Subversion Repositories fir_wishbone

#       Lowpass FIR filter design.
#
# Authors:
#    Daniel C.K. Kho <daniel.kho@gmail.com>
#    Tan Hooi Jing <hooijingtan@gmail.com>
#
# Copyright(c) 2012 Daniel C.K. Kho and Tan Hooi Jing. All rights reserved.
#
# This library is free software; you can redistribute it and/or
# modify it under the terms of the GNU Library General Public
# License as published by the Free Software Foundation; either
# version 2 of the License, or (at your option) any later version.
#
# This library is distributed in the hope that it will be useful,
# but WITHOUT ANY WARRANTY; without even the implied warranty of
# MERCHANTABILITY or FITNESS FOR A PARTICULAR PURPOSE.  See the GNU
# Library General Public License for more details.
#
# You should have received a copy of the GNU Library General Public
# License along with this library; if not, write to the
# Free Software Foundation, Inc., 59 Temple Place - Suite 330,
# Boston, MA 02111-1307, USA.
#
#       @dependencies:
#       @revision history: See Mercurial log.
#       @info:
#
# This notice and disclaimer must be retained as part of this text at all times.
#
# Note:
#    For an equivalent Matlab model, contact Tan Hooi Jing (hooijingtan@gmail.com).

#reset();
from scipy import *;
from scipy.signal import freqz;
from scipy.fftpack import fftshift, fftfreq;
from scipy import signal;


# Filter specifications
# Here, we specify the ideal filter response
# Window method: Hamming
# N = filter order = number of unit delays
# M = filter length = number of taps = number of coefficients
# wp = passband frequency
# ws = sampling frequency
# wm = mainlobe width, transition edge
# wc = cutoff frequency
N=30; M=N+1;
ws=10;
wm=3.3/N;    #ws-wp;
wp=0.5;    #in kHz
wc=2*pi*(wp+wm/2)/ws;    #    (wp+ws)/2;


# Specify the ideal impulse response (filter coefficients) for cutoff frequency at w_c = 20kHz:
j=complex(0,1);
n01=r_[0:M-1:j*M];

print(n01);

# Infinite-duration impulse response.

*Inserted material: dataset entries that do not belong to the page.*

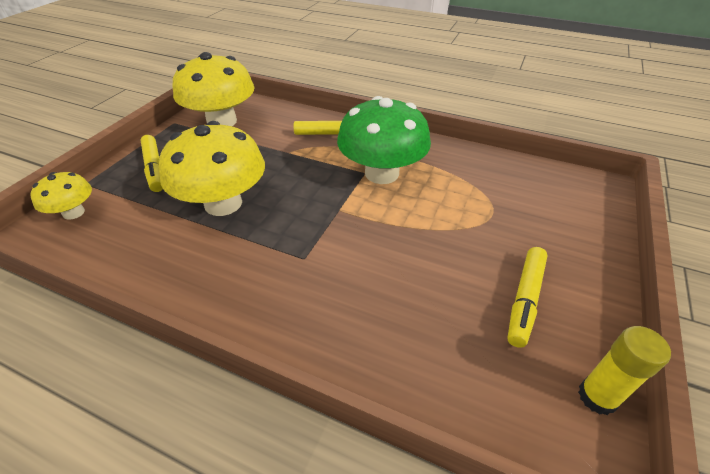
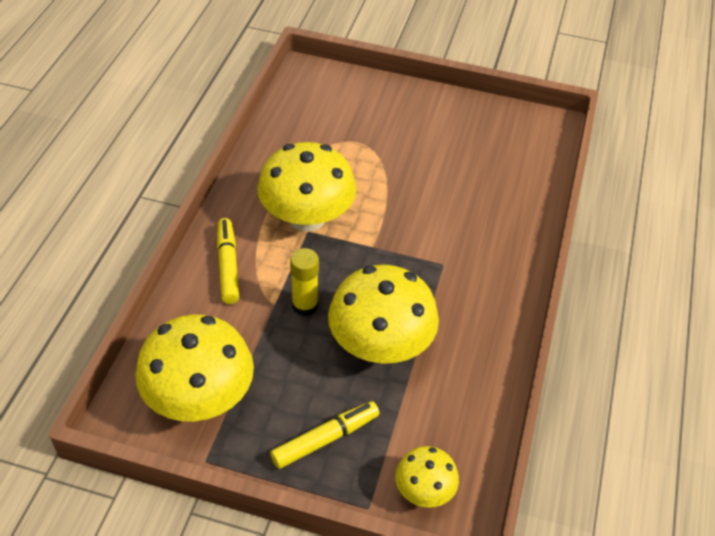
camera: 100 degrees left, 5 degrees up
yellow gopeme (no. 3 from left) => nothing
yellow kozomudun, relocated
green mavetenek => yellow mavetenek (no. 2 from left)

This impulse response will later be truncated using
# a discrete-time window function (here we use the Hamming window).
h_n=sin(n01*wc)/(n01*pi);

print(h_n);

# Hamming window
w_n=0.54-0.46*cos(2*pi*n01/N);
# Hann window
#w_n=0.5*(1+cos(2*pi*n/(M)));

print(w_n);

# Impulse response of ideal filter in time domain:
## FIR filter design using the window method.
#    Usage:
#    scipy.signal.firwin(numtaps,cutoff,width=None,window='hamming',pass_zero=True,scale=True,nyq=1.0)
b_n01=signal.firwin(M,wc,width=None,window='hamming',pass_zero=True,scale=True,nyq=10*wc);

# Impulse response data in time domain.
#
# Time-domain impulse response data, simulated with ModelSim and measured with Altera's on-chip
# SignalTap II embedded logic analyser.
# The DSP computations operate on up-scaled values, which is then down-scaled with the same scaling factor
# to produce the results below. This is for fixed-point conversion.
#
# Digital simulation and hardware measurements yield exactly the same results (in Volts):
b_n02=[-0.0017,
    -0.0019,
    -0.0024,
    -0.0026,
    -0.0021,
    0,
    0.0044,
    0.0117,
    0.022,
    0.0351,
    0.05,
    0.0654,
    0.0799,
    0.0916,
    0.0993,
    0.102,
    0.0993,
    0.0916,
    0.0799,
    0.0654,
    0.05,
    0.0351,
    0.022,
    0.0117,
    0.0044,
    0,
    -0.0021,
    -0.0026,
    -0.0024,
    -0.0019,
    -0.0017];

n=r_[0:len(b_n02)-1:j*len(b_n02)];



# Calculate the z-domain frequency responses:
w_n01,h_n01 = signal.freqz(b_n01,1);
w_n02,h_n02 = signal.freqz(b_n02,1);



print("Theoretical computation of the time-domain impulse response,\nb_n01: "); print(b_n01);
print("Digital simulation and hardware measurements of the time-domain impulse response,\nb_n02: "); print(b_n02);


## Graphing methods. ##

import pylab as plt0;
graph0=plt0.figure();

#html("Theoretical response curves to a unit impulse excitation:");
plt0.title("Theoretical response curves to a unit impulse excitation:");
#
# Filter response curves simulated from impulse response equation (Sage's firwin() method).
# The time-domain impulse response is used to specify the FIR filter coefficients.
#
graph0.add_subplot(2,1,1);    # #rows, #columns, plot#
plt0.plot(n01,b_n01);

#
# Frequency response of the impulse excitation, or I'd just say,
# frequency-domain (z-domain) impulse response.
#
graph0.add_subplot(2,1,2);
plt0.plot(w_n01,20*log10(abs(h_n01)));

# TODO: Frequency response plot based on wc calculation:

plt0.show();


import pylab as plt1;
graph1=plt1.figure();

plt1.title("Measured vs. theoretical response curves");
#
# Filter response curves digitally simulated using ModelSim, and measured using Altera's
# SignalTap II embedded logic analyser. Digital simulation and hardware measurements yield
# exactly the same data, i.e. they have exactly the same curves, hence we only plot them once.
#
# Impulse response in time domain.
graph1.add_subplot(2,1,1);
simulated_t=plt1.plot(n01,b_n01,'r');
measured_t=plt1.plot(n,b_n02,'b');

# Impulse response in frequency domain (z domain).
graph1.add_subplot(2,1,2);

simulated_w=plt1.plot(w_n01,20*log10(abs(h_n01)),'r');
measured_w=plt1.plot(w_n02,20*log10(abs(h_n02)),'b');

plt1.savefig('plt1.png');
plt1.show();